Draft taxation ruling TR 2011/D3 has finalised as TR 2013/5 and SMSFD 2013/2. Outlined below is a summary of the ruling and the determination, and their implications for SMSF members.
TR 2013/5 When a superannuation income stream commences and ceases
Commencement of superannuation income stream
The ruling states that a superannuation income stream (account based pension or transition to retirement income stream) may commence before the due date of the first payment, depending on the rules governing the superannuation income stream; but the commencement day cannot precede the date of the member’s request or application. A superannuation income stream cannot commence until all capital is received.
Example: A member of the XYZ Superannuation Fund applies on 9 July to receive monthly payments of $2,000 commencing in August, and the superannuation fund receives the application on 10 July.
Scenario 1: The governing rules of the superannuation fund provide that the superannuation income stream payable will commence on the date of a member’s application. The superannuation income stream will commence on 9 July.
Scenario 2: The governing rules of the superannuation fund state that the superannuation income stream commences on the first day of the month after a member’s application is received. The superannuation income stream will commence on 1 August.
Scenario 3: The governing rules of the superannuation fund state that the superannuation income stream cannot commence before the end of the statutory cooling off period that is imposed by the Corporations Act 2001. The superannuation income stream will commence the day after the cooling off period ends.
Cessation of superannuation income stream
The ruling states that a superannuation income stream ceases as soon as the member in receipt of the superannuation income stream dies, unless a dependent beneficiary of the deceased is automatically entitled to receive an income stream. The superannuation income stream also ceases if the minimum annual pension amounts are not paid in an income year, or when a member’s request to fully commute their entitlements to a lump sum takes effect.
However, an income stream does not cease when a member or dependent beneficiary applies to partially commute some of their entitlements to a lump sum. When a partial commutation takes effect, the member may make an election for the payment of the partial commutation to be treated as a superannuation lump sum. The election must be made before the partial commutation is paid.
Although not being covered in this ruling, recent legislation Income Tax Assessment Amendment (Superannuation Measures No.1) Regulations 2013 has inserted among other things, reg 995-1.01(3), which broadly provides that the pension exemption will continue past death until:
- if the pension is not automatically reversionary – as soon as it is practicable to pay the death benefits or
- if the pension is automatically reversionary – until the trustee or reversionary beneficiary ceases the pension
SMSFD 2013/2 Partial commutation of superannuation account based pension
This determination states a payment made as a result of a partial commutation of an account based pension (other than a transition of retirement income stream) counts towards that minimum annual pension payment amounts unless the partial commutation payment is rolled over within the superannuation system on or after 6 June 2009. An amount rolled over before 6 June 2009 may also count towards the minimum annual amount required to be paid.
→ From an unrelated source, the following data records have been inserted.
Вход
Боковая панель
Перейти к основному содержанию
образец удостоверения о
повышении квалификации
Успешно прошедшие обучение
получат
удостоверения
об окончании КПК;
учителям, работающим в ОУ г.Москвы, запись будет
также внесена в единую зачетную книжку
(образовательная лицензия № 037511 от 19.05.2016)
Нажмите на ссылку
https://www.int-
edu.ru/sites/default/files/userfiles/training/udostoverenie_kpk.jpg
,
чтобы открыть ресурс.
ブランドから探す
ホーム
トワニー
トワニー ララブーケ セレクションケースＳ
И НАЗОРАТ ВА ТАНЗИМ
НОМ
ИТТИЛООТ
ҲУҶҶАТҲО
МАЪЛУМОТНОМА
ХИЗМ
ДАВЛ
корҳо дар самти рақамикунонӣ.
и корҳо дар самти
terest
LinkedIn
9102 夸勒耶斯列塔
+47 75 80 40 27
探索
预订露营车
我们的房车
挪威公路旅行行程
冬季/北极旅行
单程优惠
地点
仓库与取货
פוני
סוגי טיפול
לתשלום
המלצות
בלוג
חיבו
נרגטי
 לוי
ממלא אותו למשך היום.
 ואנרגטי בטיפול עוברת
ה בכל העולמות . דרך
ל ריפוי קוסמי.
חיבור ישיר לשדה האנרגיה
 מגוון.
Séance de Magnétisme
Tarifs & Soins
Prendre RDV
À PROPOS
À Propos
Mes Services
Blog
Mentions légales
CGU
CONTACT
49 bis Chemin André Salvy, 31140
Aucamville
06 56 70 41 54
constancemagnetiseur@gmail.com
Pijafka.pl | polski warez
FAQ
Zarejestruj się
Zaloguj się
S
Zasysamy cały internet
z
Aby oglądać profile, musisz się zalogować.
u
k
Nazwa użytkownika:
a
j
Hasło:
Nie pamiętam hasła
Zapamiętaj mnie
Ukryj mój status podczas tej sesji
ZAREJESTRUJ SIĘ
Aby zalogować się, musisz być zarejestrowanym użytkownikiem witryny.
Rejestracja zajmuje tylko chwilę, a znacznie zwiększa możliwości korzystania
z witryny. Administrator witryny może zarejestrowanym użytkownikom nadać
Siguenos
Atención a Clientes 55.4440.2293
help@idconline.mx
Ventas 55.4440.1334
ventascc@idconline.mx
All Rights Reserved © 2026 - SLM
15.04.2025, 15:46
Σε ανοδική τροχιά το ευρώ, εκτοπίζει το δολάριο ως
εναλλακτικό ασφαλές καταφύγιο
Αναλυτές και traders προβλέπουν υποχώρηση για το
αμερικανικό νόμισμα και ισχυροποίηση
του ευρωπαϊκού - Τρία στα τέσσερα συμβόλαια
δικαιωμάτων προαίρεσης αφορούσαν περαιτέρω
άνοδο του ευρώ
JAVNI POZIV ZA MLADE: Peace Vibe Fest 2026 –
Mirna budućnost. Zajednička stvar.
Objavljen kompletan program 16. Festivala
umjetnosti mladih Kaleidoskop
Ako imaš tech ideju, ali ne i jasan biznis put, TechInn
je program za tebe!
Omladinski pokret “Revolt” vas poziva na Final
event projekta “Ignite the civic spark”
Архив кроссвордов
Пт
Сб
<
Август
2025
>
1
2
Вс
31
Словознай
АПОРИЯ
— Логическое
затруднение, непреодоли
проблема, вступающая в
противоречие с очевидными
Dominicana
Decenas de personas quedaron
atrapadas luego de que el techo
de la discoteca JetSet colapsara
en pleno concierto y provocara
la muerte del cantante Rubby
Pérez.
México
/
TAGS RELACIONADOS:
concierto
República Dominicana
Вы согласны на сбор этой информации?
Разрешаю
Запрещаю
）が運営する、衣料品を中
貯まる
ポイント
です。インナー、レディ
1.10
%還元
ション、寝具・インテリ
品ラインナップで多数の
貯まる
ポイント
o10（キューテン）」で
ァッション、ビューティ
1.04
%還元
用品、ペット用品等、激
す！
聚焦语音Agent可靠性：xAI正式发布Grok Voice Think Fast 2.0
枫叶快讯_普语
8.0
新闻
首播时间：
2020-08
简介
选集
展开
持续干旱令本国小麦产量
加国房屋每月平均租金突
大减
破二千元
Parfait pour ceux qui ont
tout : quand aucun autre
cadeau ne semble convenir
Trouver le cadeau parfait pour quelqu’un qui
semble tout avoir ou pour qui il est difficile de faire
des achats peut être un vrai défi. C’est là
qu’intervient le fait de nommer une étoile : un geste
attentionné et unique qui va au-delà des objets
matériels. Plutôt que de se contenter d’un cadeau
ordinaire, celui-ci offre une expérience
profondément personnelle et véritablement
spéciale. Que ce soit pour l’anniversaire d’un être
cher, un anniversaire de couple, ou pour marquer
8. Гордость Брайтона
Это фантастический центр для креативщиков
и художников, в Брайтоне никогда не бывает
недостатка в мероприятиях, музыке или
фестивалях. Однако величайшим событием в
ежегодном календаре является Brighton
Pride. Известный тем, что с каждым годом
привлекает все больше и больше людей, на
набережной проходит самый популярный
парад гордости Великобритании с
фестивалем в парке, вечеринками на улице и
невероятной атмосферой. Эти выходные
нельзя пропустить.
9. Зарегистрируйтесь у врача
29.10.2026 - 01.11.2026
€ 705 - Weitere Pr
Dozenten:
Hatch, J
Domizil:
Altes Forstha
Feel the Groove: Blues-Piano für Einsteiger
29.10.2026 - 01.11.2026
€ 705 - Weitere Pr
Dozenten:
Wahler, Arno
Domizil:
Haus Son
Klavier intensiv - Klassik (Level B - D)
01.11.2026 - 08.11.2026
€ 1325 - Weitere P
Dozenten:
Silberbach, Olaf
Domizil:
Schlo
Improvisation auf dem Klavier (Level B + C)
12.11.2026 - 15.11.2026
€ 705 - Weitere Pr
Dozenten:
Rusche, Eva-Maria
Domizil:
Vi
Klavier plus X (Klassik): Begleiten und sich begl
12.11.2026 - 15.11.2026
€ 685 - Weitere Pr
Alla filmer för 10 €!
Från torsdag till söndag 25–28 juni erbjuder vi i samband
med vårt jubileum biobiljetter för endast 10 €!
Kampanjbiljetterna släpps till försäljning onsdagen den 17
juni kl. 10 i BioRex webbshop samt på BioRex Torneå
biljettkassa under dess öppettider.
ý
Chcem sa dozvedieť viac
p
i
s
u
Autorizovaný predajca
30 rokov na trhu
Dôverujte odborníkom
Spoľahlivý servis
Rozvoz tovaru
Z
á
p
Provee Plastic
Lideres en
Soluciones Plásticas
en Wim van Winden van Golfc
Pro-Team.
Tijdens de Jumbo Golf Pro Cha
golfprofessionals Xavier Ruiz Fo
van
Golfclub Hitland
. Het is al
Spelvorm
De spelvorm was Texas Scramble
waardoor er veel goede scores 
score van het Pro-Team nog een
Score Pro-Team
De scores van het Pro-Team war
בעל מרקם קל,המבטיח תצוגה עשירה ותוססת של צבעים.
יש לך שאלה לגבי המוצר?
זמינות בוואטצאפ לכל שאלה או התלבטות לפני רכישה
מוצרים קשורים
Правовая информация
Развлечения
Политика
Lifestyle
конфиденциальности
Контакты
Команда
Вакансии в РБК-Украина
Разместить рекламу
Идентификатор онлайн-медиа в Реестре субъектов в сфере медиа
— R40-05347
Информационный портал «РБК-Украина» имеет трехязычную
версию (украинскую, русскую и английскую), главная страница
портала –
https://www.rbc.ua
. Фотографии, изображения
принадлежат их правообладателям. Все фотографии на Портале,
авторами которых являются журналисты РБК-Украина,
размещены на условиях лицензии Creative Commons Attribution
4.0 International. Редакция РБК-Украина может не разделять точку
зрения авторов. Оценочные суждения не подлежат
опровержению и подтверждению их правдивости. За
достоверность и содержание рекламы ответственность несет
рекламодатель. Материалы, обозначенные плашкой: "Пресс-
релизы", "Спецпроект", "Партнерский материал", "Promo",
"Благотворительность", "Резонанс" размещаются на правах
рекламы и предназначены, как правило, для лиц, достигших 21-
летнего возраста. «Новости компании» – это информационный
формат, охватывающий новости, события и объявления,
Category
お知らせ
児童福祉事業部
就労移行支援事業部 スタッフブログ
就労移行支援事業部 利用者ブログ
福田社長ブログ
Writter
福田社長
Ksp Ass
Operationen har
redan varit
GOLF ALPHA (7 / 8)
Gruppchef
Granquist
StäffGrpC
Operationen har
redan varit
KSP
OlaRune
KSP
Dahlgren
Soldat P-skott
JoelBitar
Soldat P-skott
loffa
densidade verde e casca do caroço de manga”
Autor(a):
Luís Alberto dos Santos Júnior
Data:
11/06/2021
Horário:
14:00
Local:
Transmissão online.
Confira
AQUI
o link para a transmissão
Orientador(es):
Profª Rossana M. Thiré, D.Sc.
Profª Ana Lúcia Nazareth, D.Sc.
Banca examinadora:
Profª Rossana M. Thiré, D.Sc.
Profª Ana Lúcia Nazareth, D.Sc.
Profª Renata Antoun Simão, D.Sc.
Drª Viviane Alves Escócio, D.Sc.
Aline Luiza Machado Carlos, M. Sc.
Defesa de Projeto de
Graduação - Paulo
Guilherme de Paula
The payment can be in the form of cash or in specie.
A payment made as a result of a full commutation cannot count as the account based pension ceases before the payment is made.
Impact on SMSF trustees and members
Organise the paperwork
SMSF members and trustees need to pay close attention to pension start dates. TR 2013/5 states that a pension’s commencement day cannot precede the member’s request or application. It is best practice to have a member’s request or application when starting a pension.
For a partial commutation to be treated a lump sum, the election must be in place before the partial commutation payment is made.
Failure to meet pension minimum in the year of death
A pension automatically ceases for the entire year if there was a failure to meet minimum annual payment requirement. Any payments received would be taxed as lump sums. When a member dies before the minimum pension is paid, the payment already made during the year could potentially be treated as lump sum, and the underlying assets supporting the pension could be taxed in the fund. TR 2013/5 seems to provide a carve out in this situation. It states: “A pension may be payable for a period of time even if the member dies before any payment is due to made under the terms of that arrangement. That is, based on the member’s entitlement to a series of related payments over an identifiable period of time there is a pension in existence up to the time of the member’s death.”
Lump sum payment counts towards minimum pension
For those under 60, the first $180,000 of taxable component within a lump sum payment is tax free. A payment can be treated as a lump sum in the hands of the recipient, at the fund level, the payment counts towards satisfying the minimum pension requirements and the SMSF is still eligible for pension exemption.